• _Source document_
-*-*-

On Monday the Hürriyet daily published an interview by İsmail Saymaz with David Keynes, the owner of ByLock, in New York. Use of ByLock is being employed as a pretext to arrest thousands of people alleged to be Gülen movement sympathizers on coup charges in the aftermath of a failed coup attempt in Turkey on July 15.

According to the interview, contrary to the government’s insistent claim that the coup was plotted through encrypted messages on ByLock, the application has been inactive since the end of 2015, long before the coup attempt of July 15.

Since the interview led to unintended consequences for the government and Hürriyet, the daily ran a headline story on Wednesday arguing that the minister of justice has taken ByLock logs with him to the United States to claim coup plotting by the Gülen movement.

According to Hürriyet’s story under the byline of Murat Yetkin, the editor-in-chief of the Hürriyet Daily News, their story proves that the movement used the application extensively, while employing the term “FETÖ,” an acronym coined by the government to label the movement as a terrorist organization. Authorities to date have not obtained any records proving that the mobile application was used in coup plotting, and the owner of the app said it was mostly used to share prayers and sermons.

The Hürriyet daily, the flagship paper of the Doğan Media Group, has been pursuing an editorial line parallel with the government’s narrative since July 15.

-*-*-

• _Listed records_
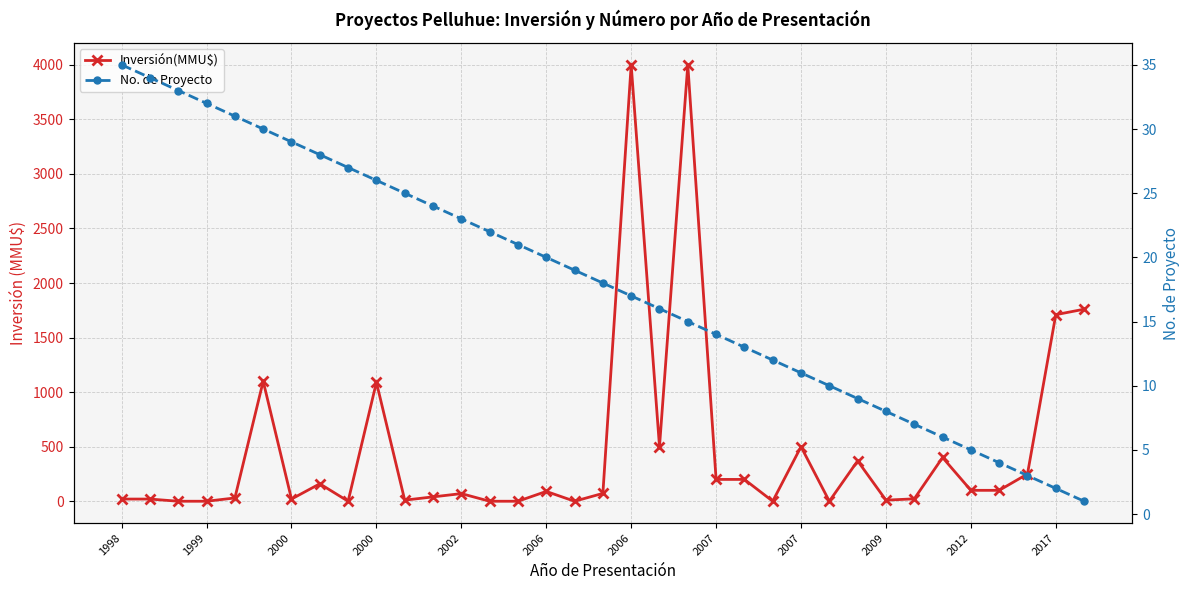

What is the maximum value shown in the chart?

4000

-*-*-

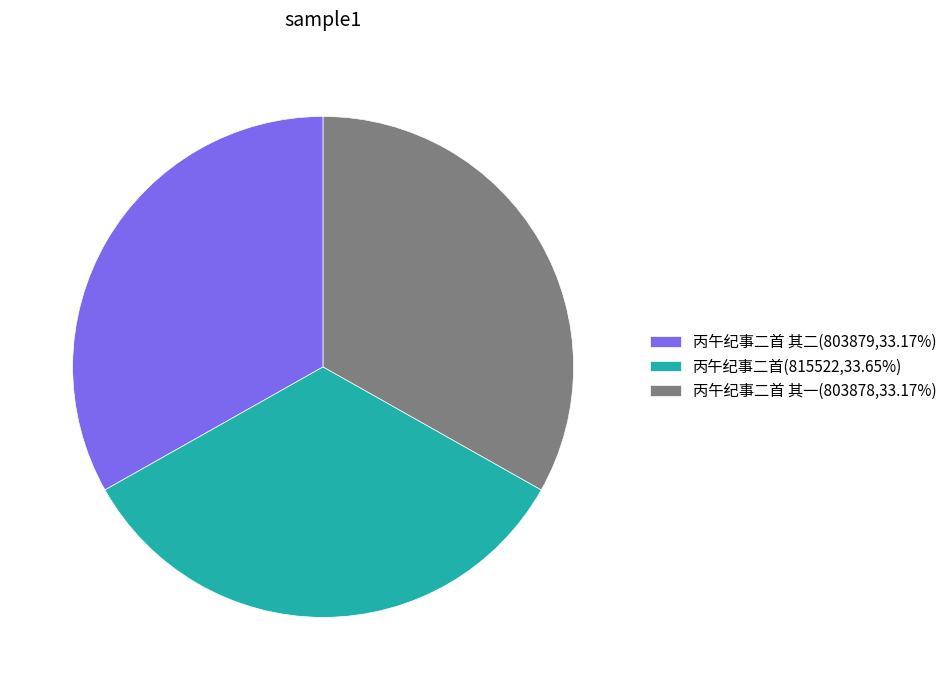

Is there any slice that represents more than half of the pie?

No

-*-*-

• _What you have to do_
According to the text about ByLock, since when has the application been inactive?

• _Result for this exercise_
Since the end of 2015.